US law enforcement agencies have long enjoyed the ability to employ "roving wire taps" that follow criminal suspects from location to location and from telephone to telephone. The Patriot Act simply extends that capability to foreign intelligence cases, provided investigators can obtain the appropriate warrant. And while the act allows for the detention of non-US citizen terrorist suspects, it explicitly recognises that such incarceration is subject to habeas corpus review by the courts.

Yet these procedural safeguards have not dissuaded critics of the Bush administration from issuing forth with lamentations of truly Chicken Little proportions. Here in Australia, the passage of the ASIO hill was greeted with a similar spate of hysterical hyperbole.

Writing in The Age, Melbourne lawyers Claire Mahon and Karyn Palmer complained that the ASIO legislation altered "some of the core elements of our criminal justice system".

But the justice system to which Mahon and Palmer refer is designed to accommodate a society at peace. War, by its very nature, constitutes a different, and far harsher environment. And as Lincoln taught us, in times of armed conflict the defence of democratic principles requires play by a rougher set of rules.

Last year's US Supreme Court decision in the case of Hamdi v Rumsfeld reaffirmed the age-old distinction drawn by the law of war between lawful and unlawful combatants. Not only did the court uphold the detention of illegal enemy combatants who were American citizens, it also reversed the burden of proof that operates in conventional criminal prosecutions. Rather than the usual presumption of innocence, the Supreme Court recognised that the winds of war demand a rebuttable presumption of guilt that must be disproved by the detainee.

September 11, the Bali attacks and the Madrid railway bombing were acts of armed aggression by a movement of retrograde religious fanatics whose idea of modernity dates from the 7th century.

We are engaged in a conflict in which no compromise is possible because the world for which these jihadist holy warriors are fighting looks a lot like Afghanistan under the Taliban.

Two months after the collapse of the World Trade Centre, Bush issued a military order that reflected this altered state of global reality. The terrorist attacks against America, he declared, were "on a scale that has created a state of armed conflict that requires the use of the United States armed forces".

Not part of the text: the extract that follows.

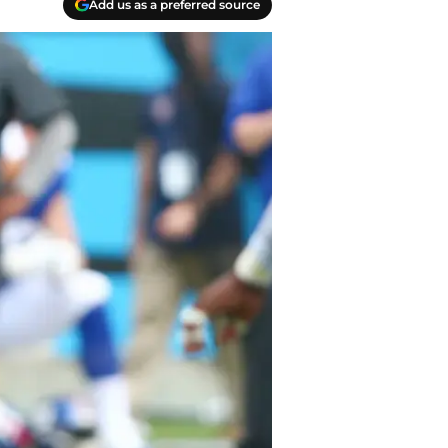
Add us as a preferred source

But there are those who still insist on applying the rules of the solicitor to what is in reality the realm of the soldier.

US Supreme Court judge Robert Jackson once wrote that the constitution and bill of rights were not a "suicide pact". Jackson would know. He served as the chief Allied prosecutor at the Nazi war crimes trial at Nuremburg.

If a temporary infringement upon peacetime civil liberties is necessary to prevent the next mass-casualty terrorist attack, is that a greater offence against morality than allowing the slaughter of innocents to proceed unhindered?

The sooner we accept the unpleasant fact that this is a war, the sooner we can get on with the task of winning it.

Despite the apocalyptic prognostications of civil libertarians, the sky has not fallen in on American or Australian democracy. The ASIO legislation and the USA Patriot Act are quite moderate by comparison with the wartime regime of Abraham Lincoln.

Lincoln is hailed as a hero of democracy by many of the same people who revile Bush as a tyrant. But if Lincoln's example teaches us anything, it is that freedom is never free, and that liberty must sometimes be protected by less than liberal means.

Ted Lapkin is associate editor of The Review, a journal of analysis and opinion published by the Australia/Israel and Jewish Affairs Council.